What needs to be done – Please repeat the whole listing verbatim.
○ ○ ○ ○
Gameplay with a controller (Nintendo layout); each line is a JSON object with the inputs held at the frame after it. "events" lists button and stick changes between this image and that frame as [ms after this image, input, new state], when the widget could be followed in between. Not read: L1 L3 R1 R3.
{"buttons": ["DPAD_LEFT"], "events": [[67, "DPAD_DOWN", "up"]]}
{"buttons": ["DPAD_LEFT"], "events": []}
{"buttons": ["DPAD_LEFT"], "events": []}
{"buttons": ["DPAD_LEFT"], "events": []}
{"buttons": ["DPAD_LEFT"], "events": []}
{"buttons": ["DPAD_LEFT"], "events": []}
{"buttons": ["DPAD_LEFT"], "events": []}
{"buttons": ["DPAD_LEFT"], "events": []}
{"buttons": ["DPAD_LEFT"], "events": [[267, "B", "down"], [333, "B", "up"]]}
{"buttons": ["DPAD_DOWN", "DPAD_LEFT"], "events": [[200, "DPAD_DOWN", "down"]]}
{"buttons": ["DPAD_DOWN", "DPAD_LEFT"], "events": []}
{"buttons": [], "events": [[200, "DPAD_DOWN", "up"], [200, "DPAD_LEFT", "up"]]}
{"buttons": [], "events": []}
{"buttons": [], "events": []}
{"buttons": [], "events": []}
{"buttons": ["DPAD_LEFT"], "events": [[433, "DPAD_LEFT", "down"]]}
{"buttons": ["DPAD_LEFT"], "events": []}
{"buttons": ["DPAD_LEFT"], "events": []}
○ ○ ○ ○
Answer space –
Gameplay with a controller (Nintendo layout); each line is a JSON object with the inputs held at the frame after it. "events" lists button and stick changes between this image and that frame as [ms after this image, input, new state], when the widget could be followed in between. Not read: L1 L3 R1 R3.
{"buttons": ["DPAD_LEFT"], "events": [[67, "DPAD_DOWN", "up"]]}
{"buttons": ["DPAD_LEFT"], "events": []}
{"buttons": ["DPAD_LEFT"], "events": []}
{"buttons": ["DPAD_LEFT"], "events": []}
{"buttons": ["DPAD_LEFT"], "events": []}
{"buttons": ["DPAD_LEFT"], "events": []}
{"buttons": ["DPAD_LEFT"], "events": []}
{"buttons": ["DPAD_LEFT"], "events": []}
{"buttons": ["DPAD_LEFT"], "events": [[267, "B", "down"], [333, "B", "up"]]}
{"buttons": ["DPAD_DOWN", "DPAD_LEFT"], "events": [[200, "DPAD_DOWN", "down"]]}
{"buttons": ["DPAD_DOWN", "DPAD_LEFT"], "events": []}
{"buttons": [], "events": [[200, "DPAD_DOWN", "up"], [200, "DPAD_LEFT", "up"]]}
{"buttons": [], "events": []}
{"buttons": [], "events": []}
{"buttons": [], "events": []}
{"buttons": ["DPAD_LEFT"], "events": [[433, "DPAD_LEFT", "down"]]}
{"buttons": ["DPAD_LEFT"], "events": []}
{"buttons": ["DPAD_LEFT"], "events": []}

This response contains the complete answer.